Scanning for Our Futures
As I write this, my team at Vision Foresight Strategy is engaged in FORESIGHT’s Futures Scan, in which we’re investigating the health and well-being landscape to illuminate trends (patterns of change over time) and emerging issues (weak signals of potential change) that could significantly impact the United States in the short term (~10 years) and long term (~50 years). Understanding these current and possible emerging trends—and other factors that could influence how those trends might bend or break—is important because it will give FORESIGHT building blocks with which to create scenarios describing alternative futures.

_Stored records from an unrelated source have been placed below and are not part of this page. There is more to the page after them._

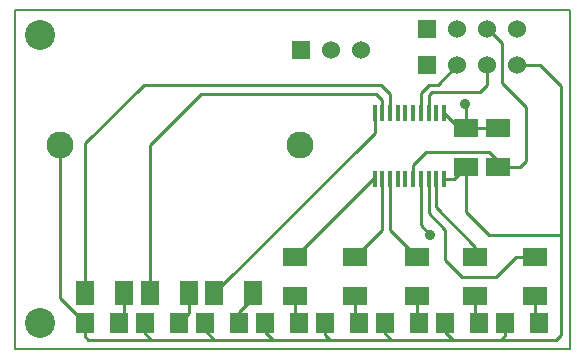
<source format=gtl>
G04 (created by PCBNEW (2013-07-07 BZR 4022)-stable) date 06/07/2014 18:00:34*
%MOIN*%
G04 Gerber Fmt 3.4, Leading zero omitted, Abs format*
%FSLAX34Y34*%
G01*
G70*
G90*
G04 APERTURE LIST*
%ADD10C,0.00393701*%
%ADD11C,0.00590551*%
%ADD12R,0.0165X0.0579*%
%ADD13R,0.08X0.06*%
%ADD14R,0.06X0.08*%
%ADD15R,0.06X0.06*%
%ADD16C,0.06*%
%ADD17R,0.0629X0.0709*%
%ADD18C,0.09*%
%ADD19C,0.1*%
%ADD20C,0.035*%
%ADD21C,0.01*%
G04 APERTURE END LIST*
G54D10*
G54D11*
X18050Y-14200D02*
X17850Y-14200D01*
X18050Y-25500D02*
X17850Y-25500D01*
X36350Y-14200D02*
X36350Y-25500D01*
X18050Y-14200D02*
X36350Y-14200D01*
X17850Y-25500D02*
X17850Y-14200D01*
X36350Y-25500D02*
X18050Y-25500D01*
G54D12*
X31128Y-17648D03*
X30872Y-17648D03*
X30616Y-17648D03*
X30360Y-17648D03*
X31892Y-19850D03*
X31896Y-17648D03*
X31640Y-17648D03*
X31384Y-17648D03*
X30104Y-19852D03*
X30360Y-19852D03*
X30616Y-19852D03*
X30872Y-19852D03*
X31128Y-19852D03*
X31384Y-19852D03*
X30104Y-17648D03*
X31640Y-19850D03*
X32152Y-17648D03*
X29848Y-17648D03*
X29848Y-19852D03*
X32152Y-19852D03*
G54D13*
X35200Y-22450D03*
X35200Y-23750D03*
X33200Y-22450D03*
X33200Y-23750D03*
X31250Y-22450D03*
X31250Y-23750D03*
X29200Y-22450D03*
X29200Y-23750D03*
X27200Y-22450D03*
X27200Y-23750D03*
G54D14*
X24500Y-23650D03*
X25800Y-23650D03*
X22350Y-23650D03*
X23650Y-23650D03*
X20200Y-23650D03*
X21500Y-23650D03*
G54D15*
X31600Y-14850D03*
G54D16*
X32600Y-14850D03*
X33600Y-14850D03*
X34600Y-14850D03*
G54D15*
X31600Y-16050D03*
G54D16*
X32600Y-16050D03*
X33600Y-16050D03*
X34600Y-16050D03*
G54D15*
X27400Y-15550D03*
G54D16*
X28400Y-15550D03*
X29400Y-15550D03*
G54D17*
X34191Y-24650D03*
X35309Y-24650D03*
X32191Y-24650D03*
X33309Y-24650D03*
X30191Y-24650D03*
X31309Y-24650D03*
X28191Y-24650D03*
X29309Y-24650D03*
X26191Y-24650D03*
X27309Y-24650D03*
X24191Y-24650D03*
X25309Y-24650D03*
X22191Y-24650D03*
X23309Y-24650D03*
X20191Y-24650D03*
X21309Y-24650D03*
G54D18*
X19350Y-18700D03*
X27350Y-18700D03*
G54D13*
X32900Y-18150D03*
X32900Y-19450D03*
X33950Y-18150D03*
X33950Y-19450D03*
G54D19*
X18700Y-15050D03*
X18700Y-24650D03*
G54D20*
X31700Y-21700D03*
X32850Y-17350D03*
G54D21*
X33200Y-22450D02*
X33200Y-22100D01*
X31892Y-20792D02*
X31892Y-19850D01*
X33200Y-22100D02*
X31892Y-20792D01*
X29848Y-19852D02*
X29798Y-19852D01*
X29798Y-19852D02*
X27200Y-22450D01*
X31384Y-19852D02*
X31384Y-21384D01*
X31384Y-21384D02*
X31700Y-21700D01*
X33950Y-19450D02*
X34700Y-19450D01*
X34100Y-15300D02*
X33600Y-14800D01*
X34100Y-16650D02*
X34100Y-15300D01*
X34900Y-17450D02*
X34100Y-16650D01*
X34900Y-19250D02*
X34900Y-17450D01*
X34700Y-19450D02*
X34900Y-19250D01*
X33950Y-19450D02*
X33950Y-19250D01*
X31128Y-19372D02*
X31128Y-19852D01*
X31550Y-18950D02*
X31128Y-19372D01*
X33650Y-18950D02*
X31550Y-18950D01*
X33950Y-19250D02*
X33650Y-18950D01*
X23650Y-23650D02*
X23650Y-24309D01*
X23650Y-24309D02*
X23309Y-24650D01*
X32900Y-17400D02*
X32900Y-18150D01*
X32850Y-17350D02*
X32900Y-17400D01*
X32900Y-18150D02*
X33950Y-18150D01*
X32900Y-18150D02*
X32654Y-18150D01*
X32654Y-18150D02*
X32152Y-17648D01*
X21500Y-23650D02*
X21500Y-24459D01*
X21500Y-24459D02*
X21309Y-24650D01*
X25800Y-23650D02*
X25800Y-23800D01*
X25309Y-24291D02*
X25309Y-24650D01*
X25800Y-23800D02*
X25309Y-24291D01*
X27200Y-23750D02*
X27200Y-24541D01*
X27200Y-24541D02*
X27309Y-24650D01*
X30104Y-19852D02*
X30104Y-21546D01*
X30104Y-21546D02*
X29200Y-22450D01*
X31250Y-23750D02*
X31250Y-24591D01*
X31250Y-24591D02*
X31309Y-24650D01*
X33200Y-23750D02*
X33200Y-24541D01*
X33200Y-24541D02*
X33309Y-24650D01*
X35200Y-23750D02*
X35200Y-24541D01*
X35200Y-24541D02*
X35309Y-24650D01*
X29200Y-23750D02*
X29200Y-24541D01*
X29200Y-24541D02*
X29309Y-24650D01*
X19350Y-18700D02*
X19350Y-23800D01*
X19800Y-24259D02*
X20191Y-24650D01*
X19800Y-24250D02*
X19800Y-24259D01*
X19350Y-23800D02*
X19800Y-24250D01*
X32900Y-19450D02*
X32900Y-20950D01*
X33650Y-21700D02*
X36050Y-21700D01*
X32900Y-20950D02*
X33650Y-21700D01*
X32152Y-19852D02*
X32498Y-19852D01*
X32498Y-19852D02*
X32900Y-19450D01*
X30191Y-24650D02*
X30191Y-24991D01*
X30191Y-24991D02*
X30400Y-25200D01*
X34600Y-16050D02*
X35350Y-16050D01*
X35350Y-16050D02*
X36050Y-16750D01*
X36050Y-16750D02*
X36050Y-21700D01*
X35900Y-25200D02*
X34050Y-25200D01*
X36050Y-21700D02*
X36050Y-25050D01*
X36050Y-25050D02*
X35900Y-25200D01*
X34050Y-25200D02*
X34191Y-25059D01*
X34191Y-25059D02*
X34191Y-24650D01*
X32450Y-25200D02*
X34050Y-25200D01*
X30400Y-25200D02*
X32450Y-25200D01*
X28350Y-25200D02*
X30400Y-25200D01*
X28191Y-25041D02*
X28350Y-25200D01*
X26450Y-25200D02*
X28350Y-25200D01*
X24500Y-25200D02*
X26450Y-25200D01*
X22400Y-25200D02*
X24500Y-25200D01*
X20300Y-25200D02*
X22400Y-25200D01*
X20191Y-25091D02*
X20300Y-25200D01*
X22191Y-24650D02*
X22191Y-24991D01*
X22191Y-24991D02*
X22400Y-25200D01*
X24191Y-24650D02*
X24191Y-24891D01*
X24191Y-24891D02*
X24500Y-25200D01*
X26191Y-24650D02*
X26191Y-24941D01*
X26191Y-24941D02*
X26450Y-25200D01*
X28191Y-24650D02*
X28191Y-25041D01*
X32191Y-24650D02*
X32191Y-24941D01*
X32191Y-24941D02*
X32450Y-25200D01*
X20191Y-24650D02*
X20191Y-25091D01*
X30360Y-19852D02*
X30360Y-21560D01*
X30360Y-21560D02*
X31250Y-22450D01*
X35200Y-22450D02*
X34550Y-22450D01*
X31640Y-20990D02*
X31640Y-19850D01*
X32200Y-21550D02*
X31640Y-20990D01*
X32200Y-22550D02*
X32200Y-21550D01*
X32750Y-23100D02*
X32200Y-22550D01*
X33900Y-23100D02*
X32750Y-23100D01*
X34550Y-22450D02*
X33900Y-23100D01*
X31384Y-17648D02*
X31384Y-16966D01*
X31950Y-16700D02*
X32600Y-16050D01*
X31650Y-16700D02*
X31950Y-16700D01*
X31384Y-16966D02*
X31650Y-16700D01*
X31640Y-17648D02*
X31640Y-17060D01*
X33600Y-16700D02*
X33600Y-16050D01*
X33350Y-16950D02*
X33600Y-16700D01*
X31750Y-16950D02*
X33350Y-16950D01*
X31640Y-17060D02*
X31750Y-16950D01*
X30104Y-17648D02*
X30104Y-17204D01*
X22350Y-18700D02*
X22350Y-23650D01*
X24050Y-17000D02*
X22350Y-18700D01*
X29900Y-17000D02*
X24050Y-17000D01*
X30104Y-17204D02*
X29900Y-17000D01*
X30360Y-17648D02*
X30360Y-17010D01*
X20200Y-18650D02*
X20200Y-23650D01*
X22150Y-16700D02*
X20200Y-18650D01*
X30050Y-16700D02*
X22150Y-16700D01*
X30360Y-17010D02*
X30050Y-16700D01*
X29848Y-17648D02*
X29848Y-18302D01*
X29848Y-18302D02*
X24500Y-23650D01*
M02*

</source>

Brainstorming with Philanthropies
Recently, the FORESIGHT Implementation Team met with our philanthropic partners to discuss the Futures Scan. My futurist colleague Wendy Shultz opened the virtual session with an activity where we started with a blank timeline and gave everyone in the meeting the ability to concurrently add trends to it in real time. This brainstorming session resulted in this very rough draft of a Shared History Timeline (below). This exercise was useful not only for giving our partners more insight into the Futures Scan process, but also for illuminating that we have collectively experienced significant changes in health and well-being over the last 50 years or so. And, while there were a few “black swans” (events that were unpredictable or completely unexpected) the majority of the changes identified by FORESIGHT’s philanthropic partners were entirely predictable. In fact, a futurist engaging in scanning during that time would likely have identified some of those as trends or emerging issues. The timeline exercise helps explain the “how” behind FORESIGHT’s Futures Scan, and what we’re looking for as we scan the environment.